• _Directive_:
Rewrite the data from its first line through the line with "order: Malvales", replacing "common name" with "vernacular name" and leaving everything else unchanged.

• _Records for the task_:
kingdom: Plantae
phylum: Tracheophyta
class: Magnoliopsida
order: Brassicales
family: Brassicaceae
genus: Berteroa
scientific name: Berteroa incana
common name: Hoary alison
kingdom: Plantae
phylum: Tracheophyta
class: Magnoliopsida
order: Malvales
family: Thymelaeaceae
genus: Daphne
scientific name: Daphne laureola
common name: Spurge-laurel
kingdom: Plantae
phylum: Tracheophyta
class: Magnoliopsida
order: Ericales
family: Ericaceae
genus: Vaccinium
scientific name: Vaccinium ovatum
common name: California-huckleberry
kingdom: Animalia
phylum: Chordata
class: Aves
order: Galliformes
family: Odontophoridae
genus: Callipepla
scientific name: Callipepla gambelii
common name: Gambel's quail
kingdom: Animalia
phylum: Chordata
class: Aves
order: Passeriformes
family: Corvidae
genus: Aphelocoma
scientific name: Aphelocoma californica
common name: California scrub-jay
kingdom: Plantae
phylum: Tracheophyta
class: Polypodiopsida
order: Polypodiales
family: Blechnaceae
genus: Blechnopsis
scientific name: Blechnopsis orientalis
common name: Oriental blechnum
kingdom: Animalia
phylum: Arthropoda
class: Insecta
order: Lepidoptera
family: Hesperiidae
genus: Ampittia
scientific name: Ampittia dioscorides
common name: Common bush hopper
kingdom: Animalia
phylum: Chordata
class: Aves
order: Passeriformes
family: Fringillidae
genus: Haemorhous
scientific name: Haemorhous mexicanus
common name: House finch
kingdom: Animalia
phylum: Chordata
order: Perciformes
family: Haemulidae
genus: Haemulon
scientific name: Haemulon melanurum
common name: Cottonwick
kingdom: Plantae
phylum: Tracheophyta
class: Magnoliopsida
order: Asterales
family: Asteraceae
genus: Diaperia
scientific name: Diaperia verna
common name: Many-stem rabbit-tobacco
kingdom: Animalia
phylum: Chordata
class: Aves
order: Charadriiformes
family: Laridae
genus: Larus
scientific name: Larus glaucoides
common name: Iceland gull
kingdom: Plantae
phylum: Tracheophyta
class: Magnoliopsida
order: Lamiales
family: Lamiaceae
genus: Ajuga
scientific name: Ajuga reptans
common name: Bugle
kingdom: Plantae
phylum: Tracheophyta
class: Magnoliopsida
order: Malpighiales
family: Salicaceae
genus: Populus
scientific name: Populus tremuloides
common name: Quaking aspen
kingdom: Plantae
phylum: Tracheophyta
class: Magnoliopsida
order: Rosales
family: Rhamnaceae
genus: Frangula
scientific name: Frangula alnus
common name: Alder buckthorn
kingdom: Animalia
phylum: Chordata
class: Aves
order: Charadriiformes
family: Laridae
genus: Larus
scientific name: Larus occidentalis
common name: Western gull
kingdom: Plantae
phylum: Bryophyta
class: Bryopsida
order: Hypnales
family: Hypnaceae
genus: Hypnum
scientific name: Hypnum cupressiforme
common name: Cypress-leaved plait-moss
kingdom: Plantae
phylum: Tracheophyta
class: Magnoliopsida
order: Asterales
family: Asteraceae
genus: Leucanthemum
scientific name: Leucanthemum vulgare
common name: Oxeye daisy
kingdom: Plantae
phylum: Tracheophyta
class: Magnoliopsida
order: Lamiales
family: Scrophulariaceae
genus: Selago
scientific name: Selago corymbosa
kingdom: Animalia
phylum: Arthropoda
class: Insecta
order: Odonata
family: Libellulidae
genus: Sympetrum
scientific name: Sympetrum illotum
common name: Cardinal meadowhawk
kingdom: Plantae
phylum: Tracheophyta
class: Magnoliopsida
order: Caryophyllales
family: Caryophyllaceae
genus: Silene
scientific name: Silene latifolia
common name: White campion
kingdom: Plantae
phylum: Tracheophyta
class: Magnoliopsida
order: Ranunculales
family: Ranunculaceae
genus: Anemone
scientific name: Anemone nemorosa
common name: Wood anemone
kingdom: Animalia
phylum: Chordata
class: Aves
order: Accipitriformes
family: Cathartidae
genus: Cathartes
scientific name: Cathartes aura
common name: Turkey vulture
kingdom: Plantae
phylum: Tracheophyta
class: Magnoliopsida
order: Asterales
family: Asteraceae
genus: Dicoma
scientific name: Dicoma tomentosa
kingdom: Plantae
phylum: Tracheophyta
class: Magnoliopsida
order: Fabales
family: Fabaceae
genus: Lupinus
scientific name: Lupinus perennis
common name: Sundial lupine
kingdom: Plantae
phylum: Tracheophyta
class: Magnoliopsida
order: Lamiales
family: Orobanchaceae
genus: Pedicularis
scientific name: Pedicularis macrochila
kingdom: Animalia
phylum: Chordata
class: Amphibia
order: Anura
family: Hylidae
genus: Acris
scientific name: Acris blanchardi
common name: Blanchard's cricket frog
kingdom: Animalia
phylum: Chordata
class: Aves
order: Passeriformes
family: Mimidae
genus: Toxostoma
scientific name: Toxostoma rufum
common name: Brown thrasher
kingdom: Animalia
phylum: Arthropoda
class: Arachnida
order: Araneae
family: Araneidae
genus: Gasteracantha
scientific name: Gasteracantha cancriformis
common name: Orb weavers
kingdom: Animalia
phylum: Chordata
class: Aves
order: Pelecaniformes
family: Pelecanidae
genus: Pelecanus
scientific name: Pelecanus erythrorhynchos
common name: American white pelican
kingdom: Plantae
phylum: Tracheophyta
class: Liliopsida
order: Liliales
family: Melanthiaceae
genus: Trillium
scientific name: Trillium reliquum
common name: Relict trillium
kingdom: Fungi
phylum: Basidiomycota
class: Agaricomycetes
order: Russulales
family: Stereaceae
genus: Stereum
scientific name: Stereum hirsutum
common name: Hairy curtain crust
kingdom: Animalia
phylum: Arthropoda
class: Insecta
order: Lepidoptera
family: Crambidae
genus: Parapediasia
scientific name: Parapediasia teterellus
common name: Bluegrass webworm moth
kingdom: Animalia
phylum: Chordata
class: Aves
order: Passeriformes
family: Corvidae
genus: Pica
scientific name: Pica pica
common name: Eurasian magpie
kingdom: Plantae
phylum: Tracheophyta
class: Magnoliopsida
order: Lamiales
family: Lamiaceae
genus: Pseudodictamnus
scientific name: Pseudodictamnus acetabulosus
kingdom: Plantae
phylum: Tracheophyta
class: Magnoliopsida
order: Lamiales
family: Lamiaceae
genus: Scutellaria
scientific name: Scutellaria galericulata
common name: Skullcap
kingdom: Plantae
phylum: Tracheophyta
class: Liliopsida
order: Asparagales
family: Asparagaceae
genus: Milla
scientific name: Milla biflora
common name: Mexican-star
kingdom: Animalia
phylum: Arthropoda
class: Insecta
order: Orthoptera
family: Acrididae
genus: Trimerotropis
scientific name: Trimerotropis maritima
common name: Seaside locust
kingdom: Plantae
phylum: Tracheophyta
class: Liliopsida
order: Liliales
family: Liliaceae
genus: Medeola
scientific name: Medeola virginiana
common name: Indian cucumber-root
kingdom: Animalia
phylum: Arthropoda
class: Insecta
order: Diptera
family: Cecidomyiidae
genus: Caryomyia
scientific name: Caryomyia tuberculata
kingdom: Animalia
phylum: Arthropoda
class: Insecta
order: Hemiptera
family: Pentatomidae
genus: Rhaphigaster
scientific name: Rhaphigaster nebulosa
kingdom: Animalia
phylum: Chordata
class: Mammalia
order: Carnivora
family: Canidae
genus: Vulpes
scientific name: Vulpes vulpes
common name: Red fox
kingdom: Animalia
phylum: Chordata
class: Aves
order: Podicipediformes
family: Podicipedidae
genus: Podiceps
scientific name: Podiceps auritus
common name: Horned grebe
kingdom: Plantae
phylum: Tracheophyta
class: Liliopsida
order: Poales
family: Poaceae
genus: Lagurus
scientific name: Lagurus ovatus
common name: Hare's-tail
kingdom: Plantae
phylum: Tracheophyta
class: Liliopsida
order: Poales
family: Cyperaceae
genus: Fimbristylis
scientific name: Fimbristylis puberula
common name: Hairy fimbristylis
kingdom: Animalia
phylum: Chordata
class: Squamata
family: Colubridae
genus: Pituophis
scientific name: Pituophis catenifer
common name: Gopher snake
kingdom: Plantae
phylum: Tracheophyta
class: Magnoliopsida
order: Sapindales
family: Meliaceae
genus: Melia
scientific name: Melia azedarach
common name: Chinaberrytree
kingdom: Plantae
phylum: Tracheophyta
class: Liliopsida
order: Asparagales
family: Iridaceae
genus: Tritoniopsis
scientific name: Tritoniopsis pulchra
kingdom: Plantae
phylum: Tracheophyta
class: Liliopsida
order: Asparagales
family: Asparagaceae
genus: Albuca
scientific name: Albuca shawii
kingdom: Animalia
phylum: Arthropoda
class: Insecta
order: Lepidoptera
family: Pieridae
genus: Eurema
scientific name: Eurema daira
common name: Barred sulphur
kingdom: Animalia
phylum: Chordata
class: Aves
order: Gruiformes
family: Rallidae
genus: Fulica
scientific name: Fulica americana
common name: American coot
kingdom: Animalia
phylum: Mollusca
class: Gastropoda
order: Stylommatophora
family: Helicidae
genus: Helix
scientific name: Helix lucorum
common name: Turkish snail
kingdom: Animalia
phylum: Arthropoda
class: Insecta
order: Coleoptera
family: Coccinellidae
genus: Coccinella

• _Answer for the task_:
kingdom: Plantae
phylum: Tracheophyta
class: Magnoliopsida
order: Brassicales
family: Brassicaceae
genus: Berteroa
scientific name: Berteroa incana
vernacular name: Hoary alison
kingdom: Plantae
phylum: Tracheophyta
class: Magnoliopsida
order: Malvales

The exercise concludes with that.